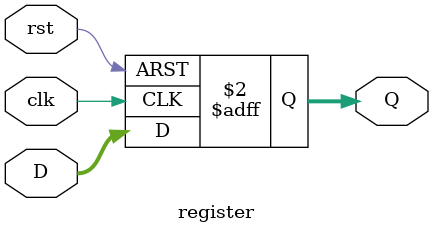
<source format=sv>
module register #(parameter N=8) (input logic clk, rst,
											 input logic [N-1:0] D,
											 output logic [N-1:0] Q);


always_ff @(negedge clk or posedge rst) begin
	
	if (rst) begin 
		Q = 8'h00;
	end else begin
		Q = D;
	end
	
end

endmodule

</source>
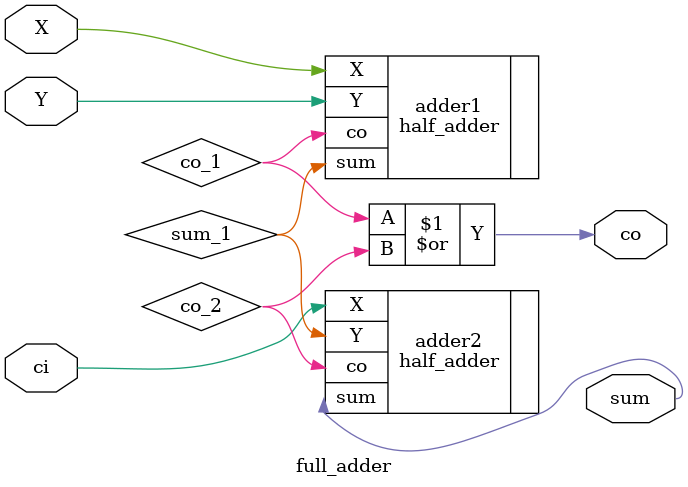
<source format=v>
`timescale 1ns / 1ps
`default_nettype none //helps catch typo-related bugs

module full_adder(X,Y,ci,sum,co);
	input wire X, Y, ci;
	output wire sum, co;
	wire sum_1, co_1, co_2;

	half_adder adder1(.X(X), .Y(Y), .sum(sum_1), .co (co_1));
	half_adder adder2(.X(ci), .Y(sum_1), .sum(sum), .co (co_2));
	assign co = co_1 | co_2;
	
endmodule
`default_nettype wire //some Xilinx IP requires that the default_nettype be set to wire
</source>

▶ [The task]: Reproduce the listing exactly, but keep its images out of the copy.

▶ [Exercise answer]:
<source format=sv>
module register #(parameter N=8) (input logic clk, rst,
											 input logic [N-1:0] D,
											 output logic [N-1:0] Q);


always_ff @(negedge clk or posedge rst) begin
	
	if (rst) begin 
		Q = 8'h00;
	end else begin
		Q = D;
	end
	
end

endmodule

</source>
<source format=v>
`timescale 1ns / 1ps
`default_nettype none //helps catch typo-related bugs

module full_adder(X,Y,ci,sum,co);
	input wire X, Y, ci;
	output wire sum, co;
	wire sum_1, co_1, co_2;

	half_adder adder1(.X(X), .Y(Y), .sum(sum_1), .co (co_1));
	half_adder adder2(.X(ci), .Y(sum_1), .sum(sum), .co (co_2));
	assign co = co_1 | co_2;
	
endmodule
`default_nettype wire //some Xilinx IP requires that the default_nettype be set to wire
</source>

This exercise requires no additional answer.